Pat has both complied with and struggled bravely against a punitive bureaucracy that can remove children on hearsay. She has twice been acquitted of false charges, including “kidnapping” her own children. A psychologist has described her as a capable and good mother.
Josie Crawshaw, the former director of a respected families’ support organisation in Darwin, told me, “In remote areas, officials will go in with a plane in the early hours and fly the child thousands of kilometres from their community. There’ll be no explanation, no support, and the child may be gone forever.”
In 2012, the Co-ordinator-General of Remote Services for the Northern Territory, Olga Havnen, was sacked when she revealed that almost $80m was spent on the surveillance and removal of Aboriginal children compared with only $500,000 on supporting the same impoverished families. She told me, “The primary reasons for removing children are welfare issues directly related to poverty and inequality. The impact on families is just horrendous because if they are not reunited within six months, it’s likely they won’t see each other again. If South Africa was doing this, there’d be an international outcry.”
She and others with long experience I have interviewed have echoed the Bringing them Home report, which described an official "attitude” in Australia that regarded all Aboriginal people as “morally deficient”. A Department of Families and Community Services spokesman said that the majority of removed indigenous children in New South Wales were placed with indigenous carers. According to indigenous support networks, this is a smokescreen; it does not mean families and is control by divisiveness that is the bureaucracy’s real achievement.
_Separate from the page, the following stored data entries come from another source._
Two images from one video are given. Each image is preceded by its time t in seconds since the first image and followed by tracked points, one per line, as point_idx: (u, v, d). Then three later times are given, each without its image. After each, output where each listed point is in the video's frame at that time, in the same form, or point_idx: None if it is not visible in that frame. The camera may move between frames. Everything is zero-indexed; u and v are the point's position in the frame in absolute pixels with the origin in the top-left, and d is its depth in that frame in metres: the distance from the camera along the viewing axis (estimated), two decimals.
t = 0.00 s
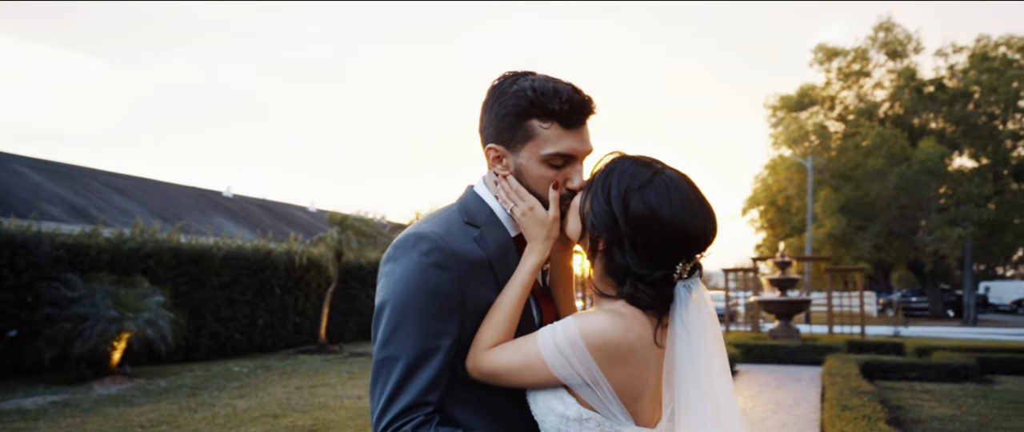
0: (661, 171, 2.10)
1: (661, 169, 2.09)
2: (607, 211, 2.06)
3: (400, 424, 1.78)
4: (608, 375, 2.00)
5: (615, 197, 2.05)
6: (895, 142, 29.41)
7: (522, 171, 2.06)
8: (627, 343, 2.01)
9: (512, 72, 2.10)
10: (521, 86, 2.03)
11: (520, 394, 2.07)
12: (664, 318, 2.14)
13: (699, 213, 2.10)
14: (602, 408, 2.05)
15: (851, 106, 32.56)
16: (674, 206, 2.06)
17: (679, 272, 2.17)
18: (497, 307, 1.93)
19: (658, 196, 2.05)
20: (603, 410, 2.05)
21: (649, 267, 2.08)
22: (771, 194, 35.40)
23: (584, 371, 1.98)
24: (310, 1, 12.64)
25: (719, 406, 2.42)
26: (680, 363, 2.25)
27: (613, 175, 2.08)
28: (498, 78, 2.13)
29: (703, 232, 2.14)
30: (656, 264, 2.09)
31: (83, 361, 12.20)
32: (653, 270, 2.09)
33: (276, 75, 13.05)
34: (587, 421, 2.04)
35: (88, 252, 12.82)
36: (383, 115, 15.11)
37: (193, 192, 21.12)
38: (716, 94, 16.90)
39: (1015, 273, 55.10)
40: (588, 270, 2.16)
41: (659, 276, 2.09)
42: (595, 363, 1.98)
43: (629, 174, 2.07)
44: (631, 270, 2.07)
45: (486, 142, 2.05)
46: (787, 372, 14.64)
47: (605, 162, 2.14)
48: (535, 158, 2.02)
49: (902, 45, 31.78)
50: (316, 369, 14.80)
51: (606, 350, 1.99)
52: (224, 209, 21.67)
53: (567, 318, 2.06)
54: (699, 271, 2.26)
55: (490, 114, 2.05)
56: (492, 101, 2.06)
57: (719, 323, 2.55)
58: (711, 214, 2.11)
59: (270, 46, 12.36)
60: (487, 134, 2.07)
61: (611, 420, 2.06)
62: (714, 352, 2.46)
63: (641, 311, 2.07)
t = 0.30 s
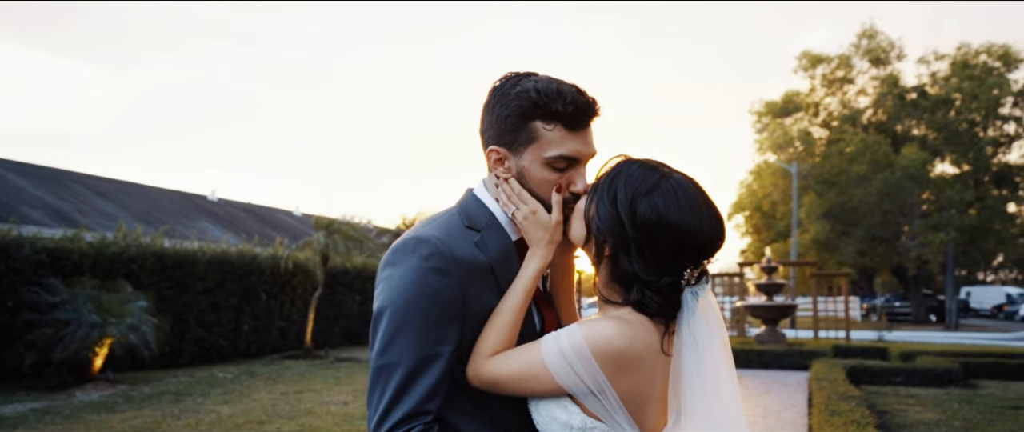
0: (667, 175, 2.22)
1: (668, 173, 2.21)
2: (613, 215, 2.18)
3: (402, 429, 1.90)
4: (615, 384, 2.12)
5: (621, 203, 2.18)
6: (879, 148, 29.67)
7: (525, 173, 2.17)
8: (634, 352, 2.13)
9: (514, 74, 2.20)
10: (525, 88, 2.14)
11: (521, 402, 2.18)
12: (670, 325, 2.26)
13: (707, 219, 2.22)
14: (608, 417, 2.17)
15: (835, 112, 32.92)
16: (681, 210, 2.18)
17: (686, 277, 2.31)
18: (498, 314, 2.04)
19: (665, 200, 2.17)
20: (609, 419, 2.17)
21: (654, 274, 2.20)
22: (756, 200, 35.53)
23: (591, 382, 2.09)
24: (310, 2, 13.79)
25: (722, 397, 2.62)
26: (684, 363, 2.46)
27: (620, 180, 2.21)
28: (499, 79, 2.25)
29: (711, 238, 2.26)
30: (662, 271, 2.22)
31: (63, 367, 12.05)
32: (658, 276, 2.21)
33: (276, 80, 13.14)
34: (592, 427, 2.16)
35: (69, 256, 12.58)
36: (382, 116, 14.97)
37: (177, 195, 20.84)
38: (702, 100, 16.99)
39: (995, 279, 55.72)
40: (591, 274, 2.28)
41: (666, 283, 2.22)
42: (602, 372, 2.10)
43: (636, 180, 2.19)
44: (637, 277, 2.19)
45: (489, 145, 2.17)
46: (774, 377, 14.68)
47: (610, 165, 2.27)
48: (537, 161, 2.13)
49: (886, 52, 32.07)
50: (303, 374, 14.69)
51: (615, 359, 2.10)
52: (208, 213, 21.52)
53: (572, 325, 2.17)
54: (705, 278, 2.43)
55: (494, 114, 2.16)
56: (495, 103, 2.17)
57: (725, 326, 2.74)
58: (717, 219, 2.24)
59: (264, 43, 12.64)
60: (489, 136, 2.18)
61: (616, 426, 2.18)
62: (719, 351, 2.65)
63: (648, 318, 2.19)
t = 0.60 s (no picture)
0: (675, 178, 2.30)
1: (676, 177, 2.29)
2: (621, 219, 2.26)
3: None
4: (624, 393, 2.20)
5: (629, 207, 2.26)
6: (862, 154, 29.90)
7: (529, 175, 2.23)
8: (643, 358, 2.20)
9: (520, 75, 2.25)
10: (529, 88, 2.19)
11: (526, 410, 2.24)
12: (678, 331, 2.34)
13: (717, 222, 2.30)
14: (615, 425, 2.24)
15: (819, 118, 33.01)
16: (691, 213, 2.26)
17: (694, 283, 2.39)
18: (501, 320, 2.10)
19: (674, 203, 2.26)
20: (616, 426, 2.24)
21: (663, 280, 2.28)
22: (741, 205, 35.67)
23: (601, 390, 2.17)
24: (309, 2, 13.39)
25: (730, 401, 2.69)
26: (694, 368, 2.56)
27: (629, 182, 2.29)
28: (502, 80, 2.31)
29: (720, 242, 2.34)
30: (670, 276, 2.30)
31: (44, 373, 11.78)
32: (668, 282, 2.29)
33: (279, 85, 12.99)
34: None
35: (50, 260, 12.27)
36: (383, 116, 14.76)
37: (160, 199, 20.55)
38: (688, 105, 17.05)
39: (974, 283, 56.38)
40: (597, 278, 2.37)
41: (676, 288, 2.30)
42: (610, 380, 2.17)
43: (643, 183, 2.28)
44: (646, 283, 2.27)
45: (491, 147, 2.22)
46: (760, 382, 14.73)
47: (616, 169, 2.35)
48: (541, 163, 2.19)
49: (868, 59, 32.42)
50: (288, 380, 14.58)
51: (624, 368, 2.19)
52: (191, 217, 21.27)
53: (579, 331, 2.25)
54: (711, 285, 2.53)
55: (499, 114, 2.21)
56: (499, 104, 2.22)
57: (734, 328, 2.84)
58: (727, 223, 2.33)
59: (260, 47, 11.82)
60: (493, 138, 2.23)
61: None
62: (725, 354, 2.73)
63: (656, 323, 2.26)
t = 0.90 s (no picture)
0: (685, 181, 2.31)
1: (686, 180, 2.31)
2: (630, 223, 2.27)
3: None
4: (633, 400, 2.20)
5: (638, 210, 2.27)
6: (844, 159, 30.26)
7: (534, 179, 2.21)
8: (654, 365, 2.21)
9: (524, 76, 2.24)
10: (535, 89, 2.19)
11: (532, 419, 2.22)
12: (689, 337, 2.33)
13: (730, 227, 2.32)
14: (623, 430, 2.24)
15: (802, 123, 33.29)
16: (702, 216, 2.28)
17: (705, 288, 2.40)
18: (506, 324, 2.08)
19: (684, 207, 2.27)
20: None
21: (675, 286, 2.29)
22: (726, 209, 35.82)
23: (611, 396, 2.17)
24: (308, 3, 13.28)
25: (739, 407, 2.68)
26: (706, 376, 2.54)
27: (639, 185, 2.29)
28: (506, 80, 2.29)
29: (731, 248, 2.35)
30: (682, 282, 2.30)
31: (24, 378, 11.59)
32: (680, 288, 2.30)
33: (270, 88, 13.05)
34: None
35: (30, 264, 12.08)
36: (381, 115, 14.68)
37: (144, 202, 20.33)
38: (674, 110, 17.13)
39: (955, 287, 57.11)
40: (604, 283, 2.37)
41: (688, 294, 2.30)
42: (620, 386, 2.18)
43: (653, 187, 2.30)
44: (656, 289, 2.27)
45: (495, 149, 2.21)
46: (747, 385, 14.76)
47: (624, 172, 2.37)
48: (548, 165, 2.17)
49: (851, 64, 32.73)
50: (273, 384, 14.44)
51: (635, 374, 2.19)
52: (175, 219, 21.05)
53: (589, 338, 2.25)
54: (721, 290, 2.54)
55: (503, 115, 2.20)
56: (504, 105, 2.21)
57: (744, 336, 2.83)
58: (739, 228, 2.35)
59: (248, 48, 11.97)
60: (497, 139, 2.21)
61: None
62: (737, 363, 2.70)
63: (666, 329, 2.26)
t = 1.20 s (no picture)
0: (695, 186, 2.40)
1: (695, 185, 2.40)
2: (639, 228, 2.35)
3: None
4: (646, 406, 2.25)
5: (648, 215, 2.34)
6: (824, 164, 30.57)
7: (539, 183, 2.24)
8: (665, 371, 2.26)
9: (530, 79, 2.25)
10: (542, 90, 2.20)
11: (536, 426, 2.23)
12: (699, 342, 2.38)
13: (742, 234, 2.41)
14: None
15: (784, 128, 33.51)
16: (712, 220, 2.36)
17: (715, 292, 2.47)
18: (512, 330, 2.12)
19: (695, 211, 2.36)
20: None
21: (685, 292, 2.35)
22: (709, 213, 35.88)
23: (624, 402, 2.22)
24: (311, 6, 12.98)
25: (748, 410, 2.74)
26: (716, 381, 2.59)
27: (649, 189, 2.38)
28: (512, 82, 2.30)
29: (741, 252, 2.43)
30: (691, 287, 2.37)
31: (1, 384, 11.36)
32: (690, 293, 2.36)
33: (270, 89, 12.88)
34: None
35: (8, 267, 11.87)
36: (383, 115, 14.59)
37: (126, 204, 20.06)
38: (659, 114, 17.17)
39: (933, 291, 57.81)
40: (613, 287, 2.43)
41: (698, 300, 2.37)
42: (633, 392, 2.23)
43: (663, 192, 2.37)
44: (665, 294, 2.34)
45: (501, 152, 2.23)
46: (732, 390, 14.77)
47: (632, 178, 2.44)
48: (554, 168, 2.19)
49: (833, 70, 32.97)
50: (257, 389, 14.28)
51: (648, 381, 2.24)
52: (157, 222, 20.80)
53: (600, 344, 2.29)
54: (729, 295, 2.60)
55: (509, 117, 2.21)
56: (511, 107, 2.22)
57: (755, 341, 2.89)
58: (749, 233, 2.43)
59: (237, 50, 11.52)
60: (503, 142, 2.23)
61: None
62: (747, 367, 2.76)
63: (676, 334, 2.31)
I met a group of Aboriginal grandmothers, all survivors of the first stolen generation, all now with stolen grandchildren. “We live in a state of fear, again,” they said. David Shoebridge, a State Greens MP told me, “The truth is, there is a market among whites for these kids, especially babies.”
The New South Wales parliament is soon to debate legislation that introduces forced adoption and “guardianship”. Children under two will be liable – without the mother’s consent – if “removed” for more than six months. For many Aboriginal mothers like Pat, it can take six months merely to make contact with their children. “It’s setting up Aboriginal families to fail,” said Shoebridge.
I asked Josie Crawshaw why. “The wilful ignorance in Australia about its first people has now become the kind of intolerance that gets to the point where you can smash an entire group of humanity and there is no fuss.”